Since broody hens stop laying, we were only getting two to three eggs a day for our own consumption, down from five to six. Fine with me, I thought, but how do the hens know when to get off their nest? Do they wait for one chick to hatch and then call it a day? I did read that hens can hear the chicks peeping inside the egg before they are hatched; I also learned that a broody hen will sit on plastic eggs, duck eggs or nothing at all. 

Day 21 came and went with no sign of chicks. Perhaps the eggs were not even fertilized. Meanwhile, the hard-working and over-devoted silkie sat and sat. She was getting thinner and her feathers looked forlorn. I was worried for her health. 

Adding more drama to the coop, we decided to give away one rooster. They were loud and aggressive, like nasty bullies on the block, and three roosters in one coop is actually two too many. Yesterday, a farmer came to get one rooster; he literally lunged for the rooster, grabbed him by the legs, and walked off to his car with the rooster dangling upside down while I was hiding in the house. 

Right away, the chickens rearranged the pecking order. The remaining Rhode Island Red rooster is now the officially proclaimed King of the Castle. He has taken control of everything in there and  forced the poor male silkie into perpetual asylum under our olive tree. 

We may be down one rooster, but back inside the coop, the Bielefelder had taken over the remaining five eggs, leaving the silkie to nest on empty straw. We had to intervene. 
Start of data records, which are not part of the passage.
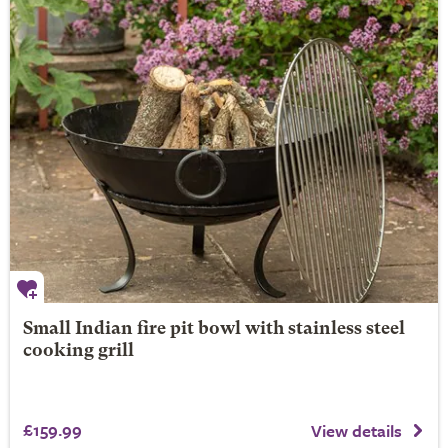
Small Indian fire pit bowl with stainless steel
cooking grill
£159.99
View details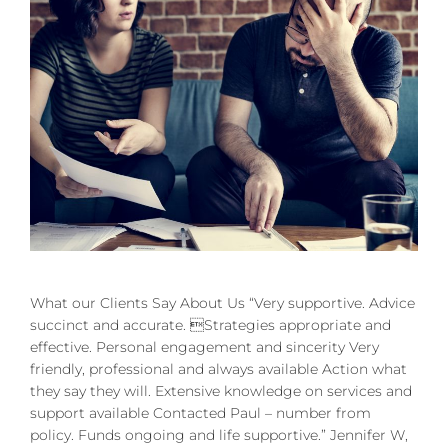
What our Clients Say About Us “Very supportive. Advice
succinct and accurate. Strategies appropriate and
effective. Personal engagement and sincerity Very
friendly, professional and always available Action what
they say they will. Extensive knowledge on services and
support available Contacted Paul – number from
policy. Funds ongoing and life supportive.” Jennifer W,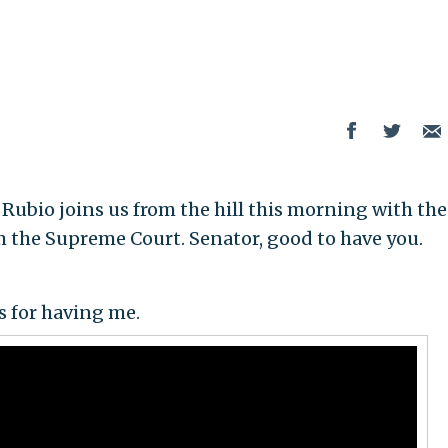
ubio joins us from the hill this morning with the
om the Supreme Court. Senator, good to have you.
 for having me.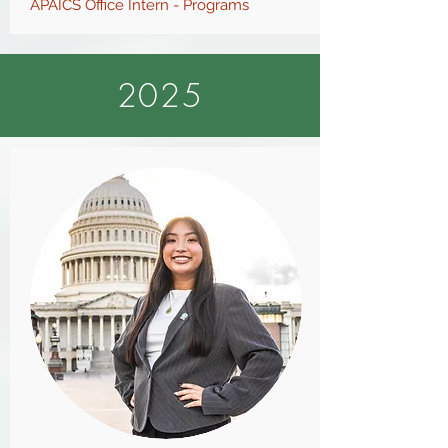
APAICS O
ffice Intern - Programs
2025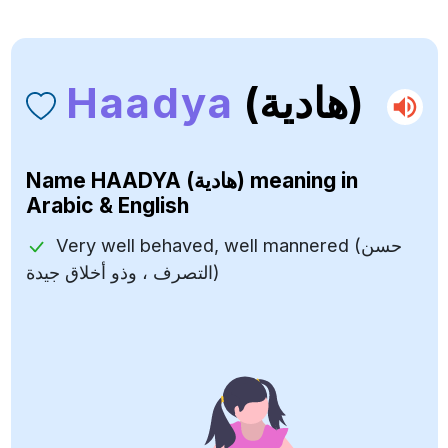
Haadya
(هادية)
Name
HAADYA (هادية)
meaning in
Arabic & English
Very well behaved, well mannered (حسن
التصرف ، وذو أخلاق جيدة)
This morning, Amir shooed the silkie away from her bare nest and into a second fenced-in area. She was so agitated, she paced the fence clucking out in despair. My vision was then to move the battered male silkie into the same area so they could have their own honeymoon suite. Not so easy. 
Critter damage.

I spent 45 minutes today trying to cajole him with lettuce and honey dew melon but he was too focused on evading the newly crowned and menacing King Red. I tried to throw a sheet over the male silkie but had no luck. Talya then came out and chased him into the coop where she caught him. 

Both silkies are now safely separated away from King Red and his hens, but they are not exactly celebrating their new life alone. This has been quite the learning curve and has proven (at least for me) to be more emotional than I could imagine. 

I did learn that broodiness is contagious so if I find another hen flat out on a nest, I will know what to expect and then how to proceed. 

It is now melon, squash and corn season in our garden, if you know when to harvest them. We have some critter with a sweet tooth who quietly slides under the electric fence each night for his banquet. He has methodically taken a bite from almost every melon in the garden using sharp teeth and claws. (So far, the the thick rind of the watermelon has shown to be critter safe.) 

We planted those squash and melon seeds in trays back in April, tended to the seedlings, planted them under the trees, watered them, and now we are feeding the  critter's banquet leftovers to our chickens! 

From broody chickens to domineering King Roosters, and from to exploding peppers to melon carcasses, every day brings its own form of overheated farm drama. The moral of this story is not to count your chickens or your melons before they are hatched.